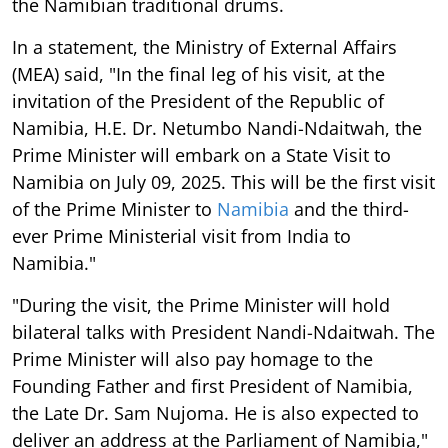
the Namibian traditional drums.
In a statement, the Ministry of External Affairs
(MEA) said, "In the final leg of his visit, at the
invitation of the President of the Republic of
Namibia, H.E. Dr. Netumbo Nandi-Ndaitwah, the
Prime Minister will embark on a State Visit to
Namibia on July 09, 2025. This will be the first visit
of the Prime Minister to
Namibia
and the third-
ever Prime Ministerial visit from India to
Namibia."
"During the visit, the Prime Minister will hold
bilateral talks with President Nandi-Ndaitwah. The
Prime Minister will also pay homage to the
Founding Father and first President of Namibia,
the Late Dr. Sam Nujoma. He is also expected to
deliver an address at the Parliament of Namibia,"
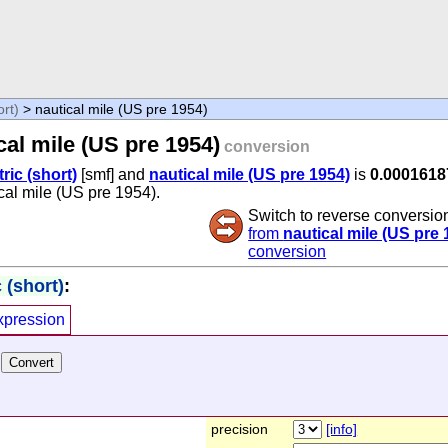
ort)
> nautical mile (US pre 1954)
cal mile (US pre 1954)
conversion
tric (short)
[smf] and
nautical mile (US pre 1954)
is
0.000161
ical mile (US pre 1954).
Switch to reverse conversio
from
nautical mile (US pre 
conversion
 (short)
:
xpression
precision
[info]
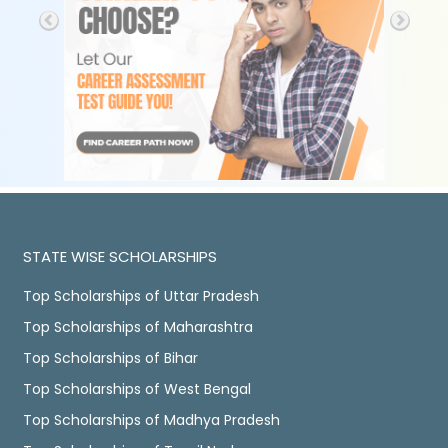
STATE WISE SCHOLARSHIPS
Top Scholarships of Uttar Pradesh
Top Scholarships of Maharashtra
Top Scholarships of Bihar
Top Scholarships of West Bengal
Top Scholarships of Madhya Pradesh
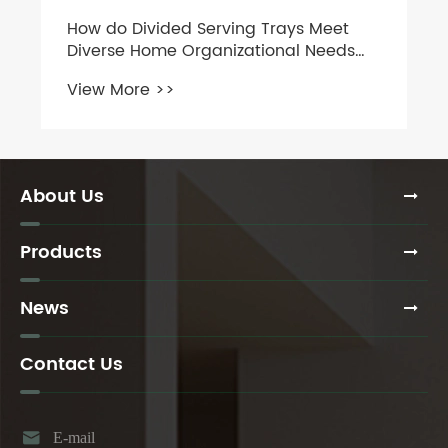
How do Divided Serving Trays Meet
Diverse Home Organizational Needs
Across Kitchens, Refrigerators, Travel,
View More >>
and Children’s Meals?
About Us
Products
News
Contact Us

E-mail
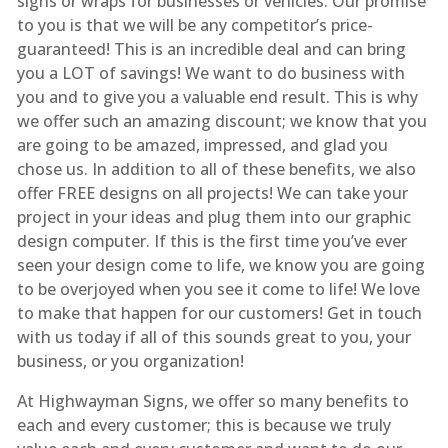
signs or wraps for businesses or vehicles. Our promise
to you is that we will be any competitor’s price-
guaranteed! This is an incredible deal and can bring
you a LOT of savings! We want to do business with
you and to give you a valuable end result. This is why
we offer such an amazing discount; we know that you
are going to be amazed, impressed, and glad you
chose us. In addition to all of these benefits, we also
offer FREE designs on all projects! We can take your
project in your ideas and plug them into our graphic
design computer. If this is the first time you’ve ever
seen your design come to life, we know you are going
to be overjoyed when you see it come to life! We love
to make that happen for our customers! Get in touch
with us today if all of this sounds great to you, your
business, or you organization!
At Highwayman Signs, we offer so many benefits to
each and every customer; this is because we truly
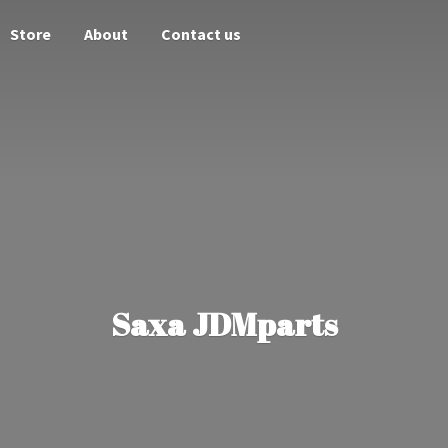
Store
About
Contact us
Saxa JDMparts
----
> Task goal
Reproduce every line of text in the material above verbatim, omitting the picture markers.

> Output
the Namibian traditional drums.
In a statement, the Ministry of External Affairs
(MEA) said, "In the final leg of his visit, at the
invitation of the President of the Republic of
Namibia, H.E. Dr. Netumbo Nandi-Ndaitwah, the
Prime Minister will embark on a State Visit to
Namibia on July 09, 2025. This will be the first visit
of the Prime Minister to
Namibia
and the third-
ever Prime Ministerial visit from India to
Namibia."
"During the visit, the Prime Minister will hold
bilateral talks with President Nandi-Ndaitwah. The
Prime Minister will also pay homage to the
Founding Father and first President of Namibia,
the Late Dr. Sam Nujoma. He is also expected to
deliver an address at the Parliament of Namibia,"
ort)
> nautical mile (US pre 1954)
cal mile (US pre 1954)
conversion
tric (short)
[smf] and
nautical mile (US pre 1954)
is
0.000161
ical mile (US pre 1954).
Switch to reverse conversio
from
nautical mile (US pre 
conversion
 (short)
:
xpression
precision
[info]
STATE WISE SCHOLARSHIPS
Top Scholarships of Uttar Pradesh
Top Scholarships of Maharashtra
Top Scholarships of Bihar
Top Scholarships of West Bengal
Top Scholarships of Madhya Pradesh
How do Divided Serving Trays Meet
Diverse Home Organizational Needs
Across Kitchens, Refrigerators, Travel,
View More >>
and Children’s Meals?
About Us
Products
News
Contact Us

E-mail
signs or wraps for businesses or vehicles. Our promise
to you is that we will be any competitor’s price-
guaranteed! This is an incredible deal and can bring
you a LOT of savings! We want to do business with
you and to give you a valuable end result. This is why
we offer such an amazing discount; we know that you
are going to be amazed, impressed, and glad you
chose us. In addition to all of these benefits, we also
offer FREE designs on all projects! We can take your
project in your ideas and plug them into our graphic
design computer. If this is the first time you’ve ever
seen your design come to life, we know you are going
to be overjoyed when you see it come to life! We love
to make that happen for our customers! Get in touch
with us today if all of this sounds great to you, your
business, or you organization!
At Highwayman Signs, we offer so many benefits to
each and every customer; this is because we truly
Store
About
Contact us
Saxa JDMparts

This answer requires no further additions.